ラミンBの細胞分裂での機能(A Mitotic Function for Lamin B)

核ラミンは核膜に配列して核ラミナを形成し、それが核の構造と機能を維持するための補助となる。細胞分裂のあいだ、核ラミナはバラバラになり、そしてラミンが細胞分裂において果たす役割は、あるとしても明らかにはなっていない。Tsaiたち(p. 1887、3月16日にオンライン出版)はここで、ラミンBが紡錘体形成のために必要であることを示した。細胞抽出物中において、ラミンBはマトリクスを形成しており、それに紡錘体-集合因子(すなわち、微小管の集合を促進する因子)が結合していた。従って、ラミンBは、紡錘体の集合に関連することが知られている構造体である、いわゆる"紡錘体マトリクス"の重要な部分であるが、その分子構成は明らかになっていない。(NF)

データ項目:
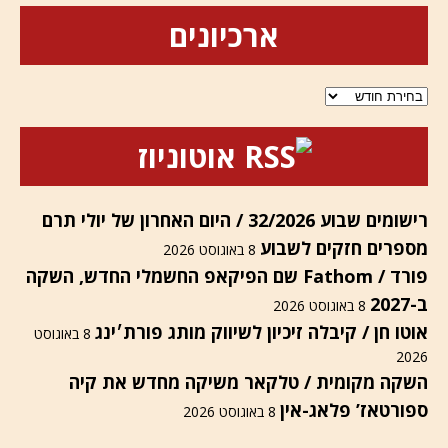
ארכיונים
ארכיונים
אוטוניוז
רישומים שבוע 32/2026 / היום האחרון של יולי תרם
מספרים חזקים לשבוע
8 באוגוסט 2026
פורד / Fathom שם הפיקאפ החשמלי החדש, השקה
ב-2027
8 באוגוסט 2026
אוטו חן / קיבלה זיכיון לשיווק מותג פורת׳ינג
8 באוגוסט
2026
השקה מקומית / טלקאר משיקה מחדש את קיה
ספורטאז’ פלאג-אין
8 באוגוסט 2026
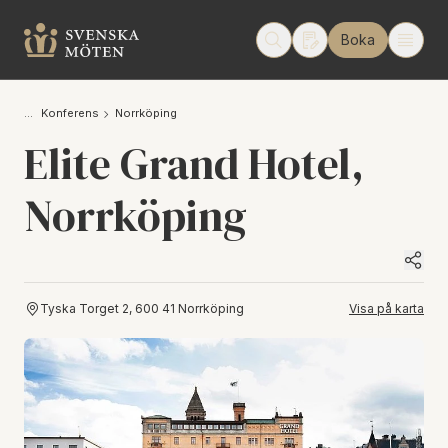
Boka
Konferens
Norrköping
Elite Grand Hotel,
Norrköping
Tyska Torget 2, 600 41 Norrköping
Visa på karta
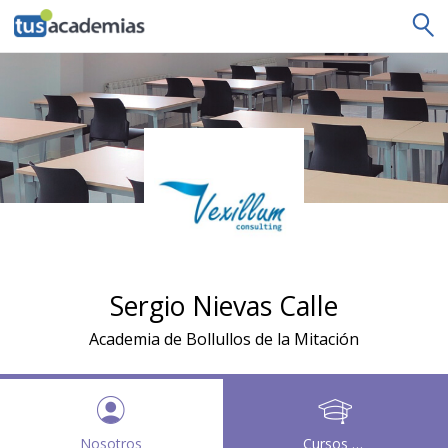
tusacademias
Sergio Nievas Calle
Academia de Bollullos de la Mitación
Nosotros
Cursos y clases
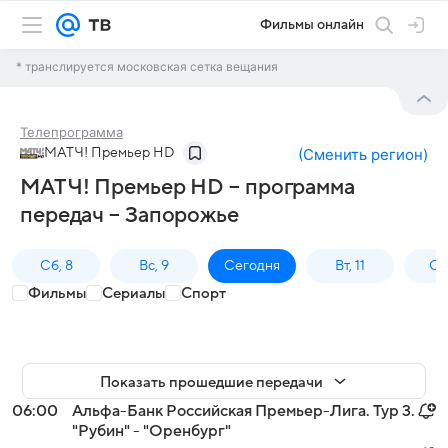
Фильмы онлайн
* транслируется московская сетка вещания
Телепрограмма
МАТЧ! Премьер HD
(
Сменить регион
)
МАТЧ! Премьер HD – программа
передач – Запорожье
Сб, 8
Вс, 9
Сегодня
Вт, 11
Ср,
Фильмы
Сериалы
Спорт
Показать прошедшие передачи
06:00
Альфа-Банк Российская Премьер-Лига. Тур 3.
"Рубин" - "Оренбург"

...

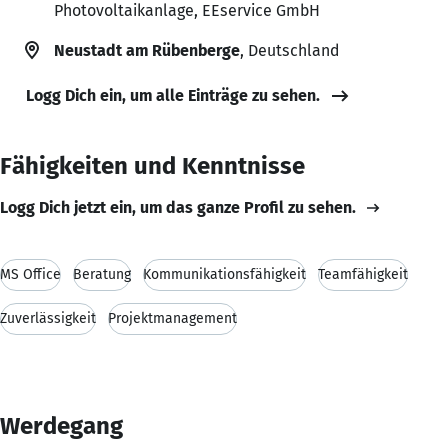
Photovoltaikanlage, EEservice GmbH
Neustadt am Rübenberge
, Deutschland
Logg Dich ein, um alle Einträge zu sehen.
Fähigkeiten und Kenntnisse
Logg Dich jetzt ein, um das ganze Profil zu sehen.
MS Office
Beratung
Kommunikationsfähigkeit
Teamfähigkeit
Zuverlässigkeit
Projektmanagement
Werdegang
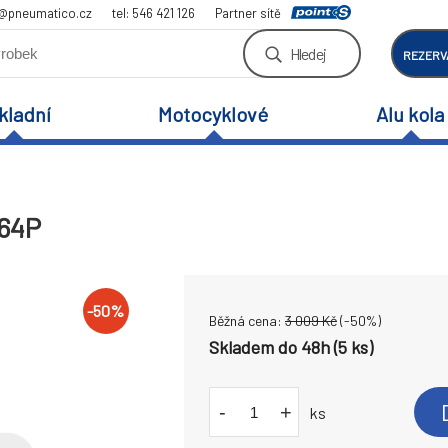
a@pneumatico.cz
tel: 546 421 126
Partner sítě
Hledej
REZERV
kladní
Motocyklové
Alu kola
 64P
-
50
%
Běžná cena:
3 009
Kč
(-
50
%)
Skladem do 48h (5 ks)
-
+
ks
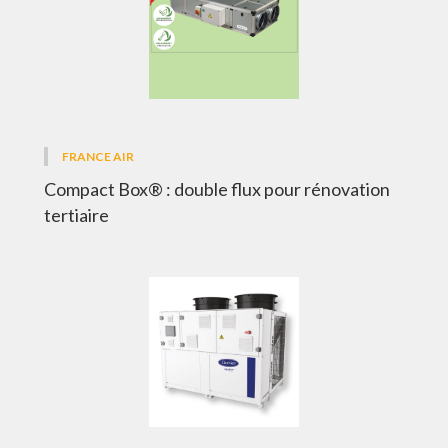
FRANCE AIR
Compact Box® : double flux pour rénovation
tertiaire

§ **設問**
1. ラミンBに関する読解文では、ラミンBが「紡錘体マトリクス」の重要な部分だと結論づけている。その根拠を1〜3文で説明せよ。
2. ラミンBの細胞分裂での機能を扱った読解文を、最後の文の後から書き継いでください。

§ **解答**
1. 細胞抽出物中でラミンBがマトリクスを形成しており、そこに紡錘体-集合因子、すなわち微小管の集合を促進する因子が結合していたためである。この観察に基づき、ラミンBは紡錘体の集合に関連する構造体である紡錘体マトリクスの重要な部分とされた。

2.
A Mitotic Lamin B Matrix Induced by RanGTP Required for Spindle Assembly p. 1887-1893.

陽性細胞を強調(Accentuate the Positive)

サイトカインであるインターロイキン-2(IL-2)は未処置T細胞の増殖を促進するが、しかしながらいくつかの研究により、IL-2に結合する抗体が一見したところ阻害性ではあるが、CD8+記憶T細胞のサブセットの増殖を促進することが示された。このように、どういう訳かIL-2は、抑制T細胞集団を阻害し、そうでなければCD8+記憶T細胞増殖を阻害する。Boymanたち(p. 1924、2月16日にオンライン出版;PrlicとBevanによる展望記事を参照)はここで、抗体がIL-2に対して結合することにより、CD8+記憶T細胞それ自体に対するサイトカインの直接的な活性を増大することを示した。Fc受容体により提示されることを通じて、IL-2の局所レベルに焦点を合わせる免疫複合体を形成する。骨髄移植や腫瘍免疫治療などのIL-2やその他のサイトカインの操作が伴う治療において、これらの知見は考慮すべき重要事項かもしれない。(NF)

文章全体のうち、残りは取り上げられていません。